Pour le moment, il écoute, discute et évalue ses options. Il aimait bien son rôle de vice-président aux relations internationales. Établir des contacts avec des formations ou des joueurs à l’étranger pour une autre formation de la MLS pourrait être une de ces options, surtout qu’il n’aurait pas à quitter Montréal. De Santis se laisse encore quelques mois avant de prendre sa décision. À court terme, il se consacre à sa famille et à son rôle d’entraîneur de l’équipe U10 de son fils.

Relation avec Joey Saputo

De Santis ne veut pas trop aborder le sujet, spécifiant que son ancien patron voyage beaucoup et passe énormément de temps à Bologne. Tout en ajoutant que Saputo et lui discutaient souvent du moment où ils devraient mettre fin à leur collaboration. « On savait qu’un jour, la confiance ne serait plus la même », précise De Santis. 

Un seul regret

De Santis a un seul regret, même s’il ne le nomme pas ainsi. Ne pas avoir réussi à créer un sentiment d’appartenance, d’attachement entre l’Impact et le public. « C’est ça qui me fait mal des fois, et c’est dommage, le monde ne s’est pas attaché à 100% », avoue De Santis. « Quand tu t’attaches à 100%, tu t’attaches dans le bien et le mal. En ce moment, avec l’Impact, quand ça va mal, le monde s’éloigne, c’est dommage. »

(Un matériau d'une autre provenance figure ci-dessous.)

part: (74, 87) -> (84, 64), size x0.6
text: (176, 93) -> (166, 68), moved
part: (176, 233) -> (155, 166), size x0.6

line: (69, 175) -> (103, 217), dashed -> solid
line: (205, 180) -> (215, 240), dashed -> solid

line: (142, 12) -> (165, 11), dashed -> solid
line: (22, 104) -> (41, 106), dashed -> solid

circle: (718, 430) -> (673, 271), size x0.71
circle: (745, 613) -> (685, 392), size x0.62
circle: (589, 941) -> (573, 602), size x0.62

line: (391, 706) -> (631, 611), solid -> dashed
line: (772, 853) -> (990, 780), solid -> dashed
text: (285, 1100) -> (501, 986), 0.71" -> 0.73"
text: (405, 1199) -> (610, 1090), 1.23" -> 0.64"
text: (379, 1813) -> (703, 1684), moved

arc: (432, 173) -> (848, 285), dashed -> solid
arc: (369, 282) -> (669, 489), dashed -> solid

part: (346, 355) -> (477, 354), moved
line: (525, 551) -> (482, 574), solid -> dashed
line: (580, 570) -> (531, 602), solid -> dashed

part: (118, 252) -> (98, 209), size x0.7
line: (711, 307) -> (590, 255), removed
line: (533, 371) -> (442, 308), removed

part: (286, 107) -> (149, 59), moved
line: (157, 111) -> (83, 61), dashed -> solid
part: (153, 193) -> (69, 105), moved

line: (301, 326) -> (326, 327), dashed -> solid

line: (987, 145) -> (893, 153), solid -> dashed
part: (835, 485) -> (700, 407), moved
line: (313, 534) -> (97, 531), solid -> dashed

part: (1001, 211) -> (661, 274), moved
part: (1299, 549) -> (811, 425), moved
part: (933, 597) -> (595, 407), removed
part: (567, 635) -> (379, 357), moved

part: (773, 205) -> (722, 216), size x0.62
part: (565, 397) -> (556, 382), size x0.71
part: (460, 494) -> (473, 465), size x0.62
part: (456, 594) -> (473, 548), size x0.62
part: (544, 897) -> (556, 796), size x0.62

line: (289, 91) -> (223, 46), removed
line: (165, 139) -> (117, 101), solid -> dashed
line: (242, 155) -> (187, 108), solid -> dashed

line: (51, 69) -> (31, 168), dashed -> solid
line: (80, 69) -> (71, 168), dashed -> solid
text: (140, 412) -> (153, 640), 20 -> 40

Pour y parvenir, De Santis croit que l’organisation devra « être clair dans sa philosophie », avant d’ajouter, « la philosophie peut être de développer des jeunes, amener des joueurs importants, gagner aujourd’hui ou encore on est prêt à être patient pour bâtir et gagner dans trois ans. Ça n’a jamais été très clair. Et je sais comment Joey était avant, il voulait gagner. Il n’y a rien contre ça, et on a toujours essayé de bâtir des équipes pour gagner tout de suite. Mais en bâtissant de telles équipes, tu embauches des joueurs un peu plus âgés, pour qui c’est terminé dans 2-3 ans. Il faut que l’organisation établisse qui elle veut être, avoir une philosophie, être clair avec tout le monde et surtout la respecter », précise De Santis, tout en admettant que ça n’a pas été fait par le passé.

Retour avec l’Impact?

L’Impact sera toujours en lui, il l’admet. Mais il est bien trop tôt pour envisager un éventuel retour avec l’équipe. « Est-ce que la porte est toujours ouverte? », lui a-t-on demandé. « Ce n’est pas à moi à y répondre. » C’est encore trop tôt.